Um toque, uma confirmação e um ativo transforma-se noutro. Esta mudança foi pensada para refletir tendências mais amplas no que toca às finanças “mobile-first”. Assim, tem implicações muito importantes para a forma como a liquidez, os preços e o risco são vivenciados por utilizadores comuns.
As exchanges tradicionais de criptomoedas pedem aos utilizadores que pensem em termos de preço, timing e pares. Para passar de um token para outro, o trader precisa de colocar várias ordens, monitorizar a profundidade e aceitar a incerteza sobre o slippage. Isto torna-se especialmente difícil se estiveres a usar uma exchange menos popular que não tem liquidez profunda e técnicas avançadas de market-making.
Claro que, para traders avançados e profissionais, isto oferece um certo grau de controlo, o que é valioso; mas para principiantes e utilizadores intermédios, também pode ser bastante intimidante.
Os swaps pensados para utilizadores simplificam este processo para uma única ação. O trader seleciona um ativo “from” e um ativo “to”, introduz a quantidade e recebe uma cotação, que muitas vezes parece com: “Receberá X em tokens ‘to’.” Todos os aspetos técnicos ficam ocultos, mas a experiência parece incrivelmente rápida e intuitiva. Para qualquer pessoa que queira ver até onde chegou este modelo sem fricção — e como pode realmente ser simples o trading de token para token — uma visita rápida à SimpleSwap é um clique especialmente apelativo.
As interfaces de swap também estão diretamente integradas em carteiras, aplicações de pagamento e até plataformas de mensagens. Muitas vezes, isto faz com que sejam o único ponto de trading para muitos utilizadores, que não procuram as capacidades complexas das exchanges tradicionais.
Esta simplificação faz muito mais do que apenas melhorar a usabilidade. Também altera a forma como os traders acedem à liquidez. Em vez de terem de interagir diretamente com o livro de ordens de uma exchange, os utilizadores passam a depender de motores de routing e agregadores que ficam entre eles e o mercado.
Estes sistemas são concebidos para decidir onde e como uma operação é executada, muitas vezes através de vários locais.
Por outras palavras, a camada extra pode ser benéfica, mas também pode limitar a transparência, enquanto taxas, slippage e qualidade de execução ficam agrupados numa única cotação.
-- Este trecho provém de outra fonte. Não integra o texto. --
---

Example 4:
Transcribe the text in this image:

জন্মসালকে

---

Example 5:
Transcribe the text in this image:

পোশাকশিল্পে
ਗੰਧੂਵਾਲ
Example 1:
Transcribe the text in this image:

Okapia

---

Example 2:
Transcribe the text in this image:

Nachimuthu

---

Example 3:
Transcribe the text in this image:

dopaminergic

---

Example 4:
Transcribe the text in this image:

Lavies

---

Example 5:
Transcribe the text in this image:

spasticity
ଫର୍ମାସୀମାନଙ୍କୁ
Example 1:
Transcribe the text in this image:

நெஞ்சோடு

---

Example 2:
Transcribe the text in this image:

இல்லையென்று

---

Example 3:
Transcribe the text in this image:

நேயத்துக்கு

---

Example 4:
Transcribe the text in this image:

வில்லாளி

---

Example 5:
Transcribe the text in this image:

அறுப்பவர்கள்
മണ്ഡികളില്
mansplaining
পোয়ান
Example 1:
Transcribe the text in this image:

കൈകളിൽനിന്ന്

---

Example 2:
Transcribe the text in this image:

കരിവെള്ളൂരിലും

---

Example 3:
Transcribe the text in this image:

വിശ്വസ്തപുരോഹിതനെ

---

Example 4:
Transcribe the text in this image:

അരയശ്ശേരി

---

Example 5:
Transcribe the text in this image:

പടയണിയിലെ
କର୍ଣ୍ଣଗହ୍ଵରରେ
Há algumas razões para isso.
Primeiro, para muitos traders principiantes, o primeiro contacto com um terminal tradicional com funcionalidades completas pode parecer como entrar num cockpit.
Há tantas coisas diferentes a piscar ao teu redor ao mesmo tempo: gráficos de profundidade, livros de ordens, uma variedade de tipos de ordens, definições de margem, visualizações de posições complexas e o que mais houver — tudo isto compete pela tua atenção. Não é que estes utilizadores rejeitem a transparência de preços ou o controlo — simplesmente ainda não têm os modelos mentais para transformar toda esta informação em melhores decisões.
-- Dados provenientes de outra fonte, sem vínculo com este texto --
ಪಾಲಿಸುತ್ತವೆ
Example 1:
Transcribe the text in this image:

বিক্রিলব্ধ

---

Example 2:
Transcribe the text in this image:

Por outro lado, os traders do dia-a-dia passaram cada vez mais a tratar os mercados como algo com que tendem a interagir em breves momentos, entre outras tarefas, em filas, a caminho do trabalho, e por aí fora. Estas sessões curtas de trading costumam acontecer em telemóveis, onde o espaço do ecrã é limitado e onde a atenção fica fragmentada.
Nesse contexto, as experiências de trading móvel baseadas em swaps amigáveis para o utilizador tendem a vencer.
Interfaces de swap eficazes dependem de apresentação progressiva de informação. A vista predefinida deve ser muito simples, mas detalhes mais profundos como taxas, rotas e definições avançadas devem estar sempre acessíveis. Erros e falhas também devem ser explicados e comunicados de forma clara, e não escondidos.
Por detrás da interface, os parceiros de liquidez e a lógica de routing têm de ser avaliados para além dos spreads de destaque. É importante que o fornecedor de swap seja fiável durante períodos de volatilidade e que se mantenha em conformidade e consistente.
Em conclusão, os swaps amigáveis para o utilizador estão a tornar-se mais ou menos a interface predefinida para o trading de cripto por retalho. Não substituem as exchanges tradicionais, mas antes redefinem a forma como a maioria das pessoas interage com elas.
A simplicidade reduz as barreiras à entrada e melhora o acesso, mas também traz os seus desafios; por isso, escolher a solução correta continua a ser da maior essência.